- _TEXT SEGMENT_:
☆ ☆ ☆ ☆

DETAILED DESCRIPTION OF PREFERRED EMBODIMENTS
[0044] The present invention will now be made more apparent by
describing preferred embodiments thereof.
[0045] FIG. 1A is a cross sectional view of a high-frequency
transmission line according to a first embodiment of the present
invention, and FIG. 1B is a partial cutaway side sectional view of
the high-frequency transmission line.
[0046] The high-frequency transmission line 1 according to the
first embodiment has a dielectric line structure for transmission
of the LSM.sub.01 mode, including a resistive film to be described
later. In FIG. 1A, the direction of transmission is into/out of the
sheet.
[0047] More specifically, a dielectric strip 4 is disposed in a
region surrounded by an upper conductor plate 2 and a lower
conductor plate 3. The upper conductor plate 2 has protrusions 2a
and 2b, protruding downwards, at the respective ends thereof in the
width direction. The lower conductor plate 3 has protrusions 3a and
3b, protruding upwards, at the respective ends thereof in the width
direction. The protrusions 2a and 2b and the protrusions 3a and 3b
are joined to form a space 5. However, the protrusions 2a, 2b, 3a,
and 3b are not necessarily required.
[0048] The upper conductor plate 2 and the lower conductor plate 3
may be formed of a conductive material or a composite conductive
material including a dielectric material and a conductive layer
covering a surface of the dielectric material. The conductive
material is typically a metal, preferably having a high
conductivity and good workability, such as aluminum. Also, a
die-castable metal such as zinc or aluminum may be used. The
dielectric material of the composite conductive material is, for
example, a synthetic resin plate, and the conductive layer covering
the dielectric material is formed, for example, of aluminum or
gold.
[0049] The upper conductor plate 2 preferably has a groove 2c at a
central part of a lower surface thereof, and the lower conductor
plate 3 preferably has a groove 3c at a central part of an upper
surface thereof. The dielectric strip 4 is disposed so as engage
with the grooves 2c and 3c.
[0050] The dielectric strip 4 includes strip segments 4a and 4b
bonded via a resistive film 6 therebetween. The strip segments 4a
and 4b may be formed of any suitable dielectric material. For
example, a fluorocarbon resin having favorable high-frequency
characteristics, such as polytetrafluoroethylene (PTFE), may be
used suitably. As an alternative to PTFE, a fluorocarbon resin that
allows injection molding, such as a
polytetrafluoroethylene-perfluoroalkoxyethylene (PFA) copolymer,
may also be used suitably.

☆ ☆ ☆ ☆

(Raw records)

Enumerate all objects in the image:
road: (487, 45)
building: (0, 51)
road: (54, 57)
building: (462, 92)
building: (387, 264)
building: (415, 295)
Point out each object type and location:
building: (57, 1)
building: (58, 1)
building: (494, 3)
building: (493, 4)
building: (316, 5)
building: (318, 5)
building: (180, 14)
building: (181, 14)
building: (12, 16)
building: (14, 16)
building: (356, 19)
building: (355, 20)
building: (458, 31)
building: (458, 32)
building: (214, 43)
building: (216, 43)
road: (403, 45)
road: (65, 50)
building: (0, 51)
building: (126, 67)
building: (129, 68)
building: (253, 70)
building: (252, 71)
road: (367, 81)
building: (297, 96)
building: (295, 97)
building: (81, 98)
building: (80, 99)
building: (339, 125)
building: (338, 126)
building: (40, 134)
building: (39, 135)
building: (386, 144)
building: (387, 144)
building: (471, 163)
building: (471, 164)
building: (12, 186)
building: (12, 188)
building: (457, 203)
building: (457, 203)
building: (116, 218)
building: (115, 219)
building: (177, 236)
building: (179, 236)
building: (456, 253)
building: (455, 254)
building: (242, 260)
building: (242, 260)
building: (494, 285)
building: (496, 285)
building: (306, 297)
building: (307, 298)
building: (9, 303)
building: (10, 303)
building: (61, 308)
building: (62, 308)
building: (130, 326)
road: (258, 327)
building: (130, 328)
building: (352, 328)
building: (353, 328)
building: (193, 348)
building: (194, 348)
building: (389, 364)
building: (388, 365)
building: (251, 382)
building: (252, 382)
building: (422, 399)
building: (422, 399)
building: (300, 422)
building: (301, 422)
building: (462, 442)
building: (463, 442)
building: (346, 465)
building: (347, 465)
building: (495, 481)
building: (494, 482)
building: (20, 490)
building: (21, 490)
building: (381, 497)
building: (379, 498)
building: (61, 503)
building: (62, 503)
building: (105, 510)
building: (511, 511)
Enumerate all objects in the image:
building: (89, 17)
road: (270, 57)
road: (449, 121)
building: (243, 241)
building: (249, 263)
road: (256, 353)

☆ ☆ ☆ ☆

- _TASK STATEMENT_:
In the transmission line text, which injection-moldable fluorocarbon resin is given as an alternative to PTFE for the strip segments?

- _WRITTEN RESPONSE_:
A polytetrafluoroethylene-perfluoroalkoxyethylene (PFA) copolymer.